Nature, Vol.541, No.7635, 96-96, 2017
Identification of an atypical monocyte and committed progenitor involved in fibrosis
Monocytes and macrophages comprise a variety of subsets with diverse functions(1-5). It is thought that these cells play a crucial role in homeostasis of peripheral organs, key immunological processes and development of various diseases. Among these diseases, fibrosis is a life-threatening disease of unknown aetiology. Its pathogenesis is poorly understood, and there are few effective therapies. The development of fibrosis is associated with activation of monocytes and macrophages(6-8). However, the specific subtypes of monocytes and macrophages that are involved in fibrosis have not yet been identified. Here we show that Ceacam1(+)Msr1(+)Ly6C(-)F4/80(-)Mac1(+) monocytes, which we term segregated-nucleus-containing atypical monocytes (SatM), share granulocyte characteristics, are regulated by CCAAT/enhancer binding protein beta (C/EBP beta), and are critical for fibrosis.
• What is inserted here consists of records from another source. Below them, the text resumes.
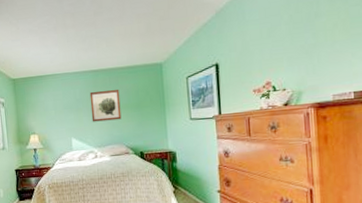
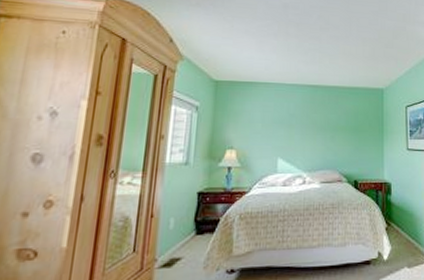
wall art: present [89,89,122,122] -> none [304,107,338,142]

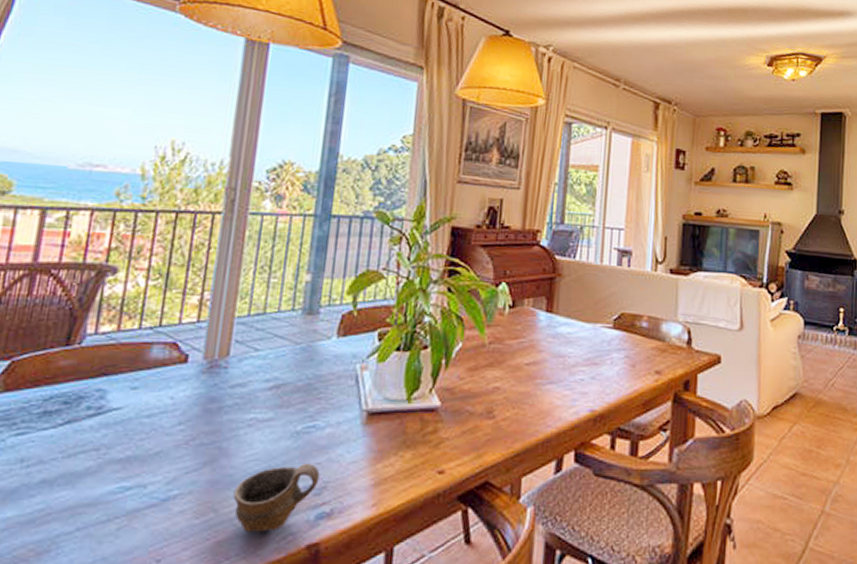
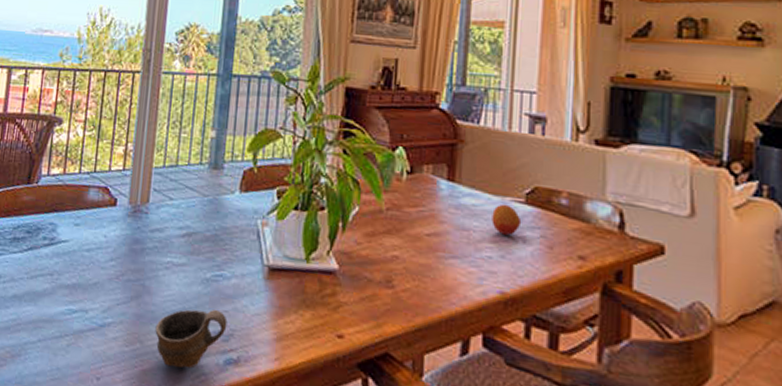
fruit: none [584,330,610,358] -> present [492,204,522,236]

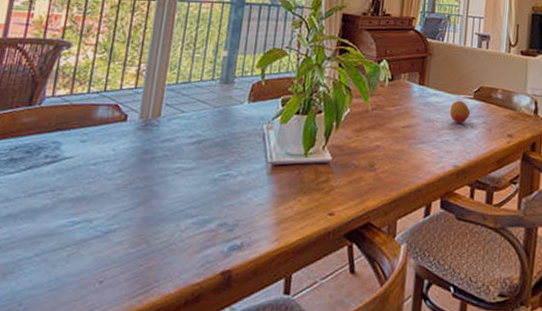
cup: present [155,309,228,369] -> none [162,204,233,261]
Cebpb deficiency results in a complete lack of SatM. Furthermore, the development of bleomycin-induced fibrosis, but not inflammation, was prevented in chimaeric mice with Cebpb(-/-) haematopoietic cells. Adoptive transfer of SatM into Cebpb(-/-) mice resulted in fibrosis. Notably, SatM are derived from Ly6C(-)Fc epsilon RI+ granulocyte/macrophage progenitors, and a newly identified SatM progenitor downstream of Ly6C(-)Fc epsilon RI+ granulocyte/macrophage progenitors, but not from macrophage/dendritic-cell progenitors. Our results show that SatM are critical for fibrosis and that C/EBP beta licenses differentiation of SatM from their committed progenitor.